== Extrait du texte ==
-*-

Après Vatican II, d’une part le concile œcuménique est considéré de manière erronée comme sujet du pouvoir suprême. La nouveauté erronée ne distingue pas le "sujet du pouvoir" qui est unique, le pape, et "l’exercice de ce pouvoir" qui est double, seul ou avec les évêques. D'autre part, avec le “concile” pastoral hollandais, commencé pendant le Concile, les laïcs participent à l’assemblée, pour moitié en l’occurrence.

D’autres « synodes » suivirent cette voie, comme le synode de Wurtzbourg. Cette accession des laïcs provoqua une mise au point de Rome et une précision dans le code de droit canonique de 1983, qui donnait la proportion de laïcs acceptable dans de telles réunions – moins de la moitié.

Le Peuple de Dieu est muni des pouvoirs de la hiérarchie

La conception récente de la synodalité n’est pas sans incidence sur la structure même de l’Eglise. Trois éléments, qui reviennent constamment, sont représentatifs de cette modification.

D’abord, l’importance donnée au sensus fidei. Ensuite, l’aplatissement de la structure hiérarchique de l’Eglise qui apparaît dans la négation du « mode pyramidal de l’exercice de l’autorité », pour passer à un « mode synodal », noté par le concept de « coresponsabilité ». Enfin, le baptême comme fondement du sacerdoce commun, mettant à égalité tous les membres de l’Eglise.

-*-

== Questions sur le texte ==
A: Pouvez-vous reformuler sous forme de liste le paragraphe de l’extrait sur la synodalité qui commence par « D’abord, l’importance donnée », en conservant ses faits essentiels ?
B: Pouvez-vous transcrire mot pour mot le passage de l’extrait sur la synodalité qui va de « La conception récente » à « membres de l’Eglise. » ?

-*-

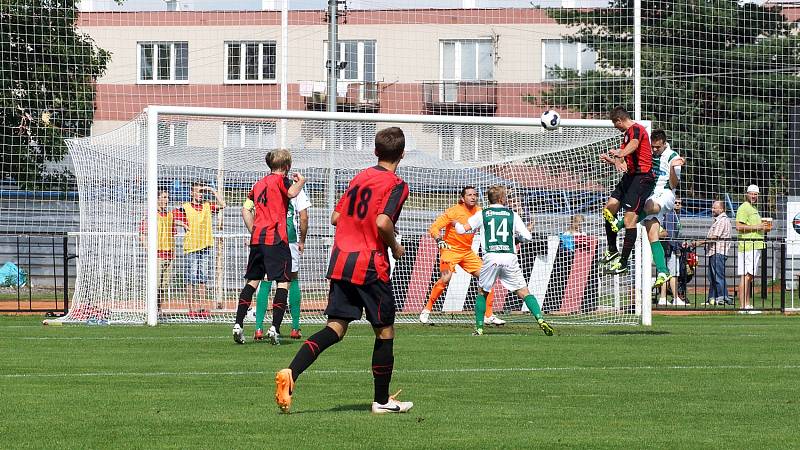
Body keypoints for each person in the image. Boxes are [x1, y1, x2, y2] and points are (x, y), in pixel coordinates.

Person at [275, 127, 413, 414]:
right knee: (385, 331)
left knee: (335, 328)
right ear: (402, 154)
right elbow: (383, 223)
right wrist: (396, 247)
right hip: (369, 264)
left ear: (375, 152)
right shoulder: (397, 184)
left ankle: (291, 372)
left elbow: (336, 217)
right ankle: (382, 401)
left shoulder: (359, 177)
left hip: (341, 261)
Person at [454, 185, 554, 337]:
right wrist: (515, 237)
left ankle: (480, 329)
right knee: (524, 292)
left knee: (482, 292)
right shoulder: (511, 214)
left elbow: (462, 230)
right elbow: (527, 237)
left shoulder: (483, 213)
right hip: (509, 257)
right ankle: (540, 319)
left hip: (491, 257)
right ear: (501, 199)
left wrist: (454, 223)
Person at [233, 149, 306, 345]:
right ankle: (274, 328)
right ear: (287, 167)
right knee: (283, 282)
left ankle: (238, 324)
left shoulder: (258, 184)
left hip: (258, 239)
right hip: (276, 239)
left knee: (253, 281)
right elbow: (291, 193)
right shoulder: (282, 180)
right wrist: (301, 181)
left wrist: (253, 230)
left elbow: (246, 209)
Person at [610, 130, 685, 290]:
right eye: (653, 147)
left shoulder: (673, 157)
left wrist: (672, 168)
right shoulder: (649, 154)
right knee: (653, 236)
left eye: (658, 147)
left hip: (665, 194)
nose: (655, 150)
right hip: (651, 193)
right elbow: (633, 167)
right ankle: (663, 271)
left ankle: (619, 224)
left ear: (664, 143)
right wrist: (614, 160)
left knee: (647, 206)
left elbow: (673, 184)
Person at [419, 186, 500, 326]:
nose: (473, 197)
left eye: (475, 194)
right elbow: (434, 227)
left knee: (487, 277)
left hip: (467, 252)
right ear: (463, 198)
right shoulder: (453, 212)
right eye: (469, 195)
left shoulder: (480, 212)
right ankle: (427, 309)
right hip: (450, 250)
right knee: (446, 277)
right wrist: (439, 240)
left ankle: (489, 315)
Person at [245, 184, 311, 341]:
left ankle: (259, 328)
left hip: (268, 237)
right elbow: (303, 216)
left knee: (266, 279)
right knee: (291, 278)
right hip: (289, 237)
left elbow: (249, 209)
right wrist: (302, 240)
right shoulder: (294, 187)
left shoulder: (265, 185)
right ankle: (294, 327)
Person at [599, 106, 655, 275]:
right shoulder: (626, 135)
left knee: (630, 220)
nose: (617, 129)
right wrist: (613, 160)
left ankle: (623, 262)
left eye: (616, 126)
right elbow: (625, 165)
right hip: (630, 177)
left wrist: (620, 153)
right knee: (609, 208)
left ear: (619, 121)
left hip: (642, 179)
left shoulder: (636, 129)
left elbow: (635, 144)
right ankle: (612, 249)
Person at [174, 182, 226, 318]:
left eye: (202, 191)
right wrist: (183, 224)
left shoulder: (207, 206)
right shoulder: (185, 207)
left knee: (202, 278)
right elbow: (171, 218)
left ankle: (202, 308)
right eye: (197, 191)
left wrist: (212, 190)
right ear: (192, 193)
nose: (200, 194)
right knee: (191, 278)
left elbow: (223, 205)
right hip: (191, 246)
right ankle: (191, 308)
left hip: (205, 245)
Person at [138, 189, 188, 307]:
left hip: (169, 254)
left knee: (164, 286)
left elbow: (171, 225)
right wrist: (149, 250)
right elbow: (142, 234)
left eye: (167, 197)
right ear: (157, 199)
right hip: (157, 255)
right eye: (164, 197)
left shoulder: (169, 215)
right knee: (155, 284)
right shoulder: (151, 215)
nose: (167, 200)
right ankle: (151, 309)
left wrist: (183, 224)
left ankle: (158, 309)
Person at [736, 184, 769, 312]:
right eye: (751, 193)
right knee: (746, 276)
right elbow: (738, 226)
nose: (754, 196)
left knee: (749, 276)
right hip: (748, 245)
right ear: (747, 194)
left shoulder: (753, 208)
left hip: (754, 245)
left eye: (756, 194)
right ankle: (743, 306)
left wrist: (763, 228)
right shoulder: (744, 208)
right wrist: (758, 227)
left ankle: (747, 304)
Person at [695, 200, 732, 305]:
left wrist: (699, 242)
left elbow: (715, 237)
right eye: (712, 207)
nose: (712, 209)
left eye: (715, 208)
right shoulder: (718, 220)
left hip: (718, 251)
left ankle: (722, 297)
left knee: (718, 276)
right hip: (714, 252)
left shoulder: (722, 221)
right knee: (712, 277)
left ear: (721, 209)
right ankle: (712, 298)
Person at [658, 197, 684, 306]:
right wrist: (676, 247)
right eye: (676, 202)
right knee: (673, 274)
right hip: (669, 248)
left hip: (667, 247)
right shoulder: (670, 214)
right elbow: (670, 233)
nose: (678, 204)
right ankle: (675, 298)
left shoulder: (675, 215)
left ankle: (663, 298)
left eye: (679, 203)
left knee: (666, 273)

-*-

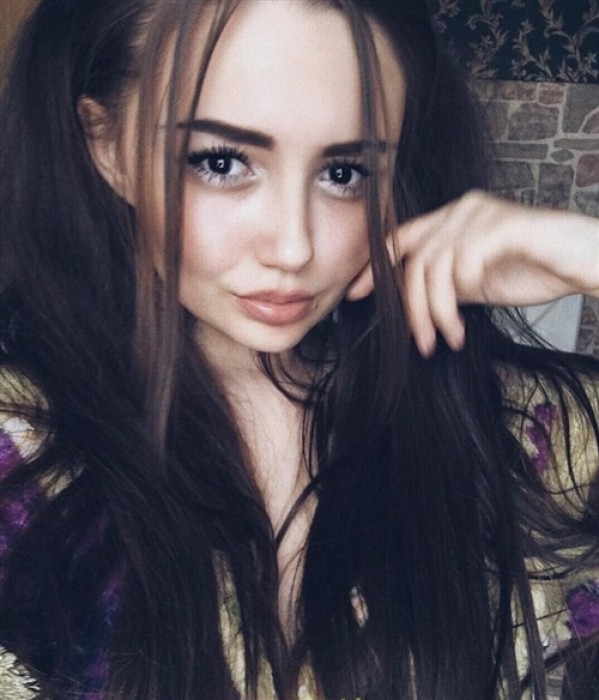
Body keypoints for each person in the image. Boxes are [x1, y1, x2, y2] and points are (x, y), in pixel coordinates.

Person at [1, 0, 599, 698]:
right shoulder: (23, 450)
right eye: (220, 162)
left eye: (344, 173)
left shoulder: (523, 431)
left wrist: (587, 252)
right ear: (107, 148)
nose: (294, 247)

-*-

== Vos réponses écrites ==
A:
- Importance accordée au sensus fidei.
- Aplatissement de la structure hiérarchique de l’Eglise : rejet du « mode pyramidal de l’exercice de l’autorité » au profit d’un « mode synodal », exprimé par le concept de « coresponsabilité ».
- Baptême posé comme fondement du sacerdoce commun, qui met tous les membres de l’Eglise à égalité.

B:
La conception récente de la synodalité n’est pas sans incidence sur la structure même de l’Eglise. Trois éléments, qui reviennent constamment, sont représentatifs de cette modification.

D’abord, l’importance donnée au sensus fidei. Ensuite, l’aplatissement de la structure hiérarchique de l’Eglise qui apparaît dans la négation du « mode pyramidal de l’exercice de l’autorité », pour passer à un « mode synodal », noté par le concept de « coresponsabilité ». Enfin, le baptême comme fondement du sacerdoce commun, mettant à égalité tous les membres de l’Eglise.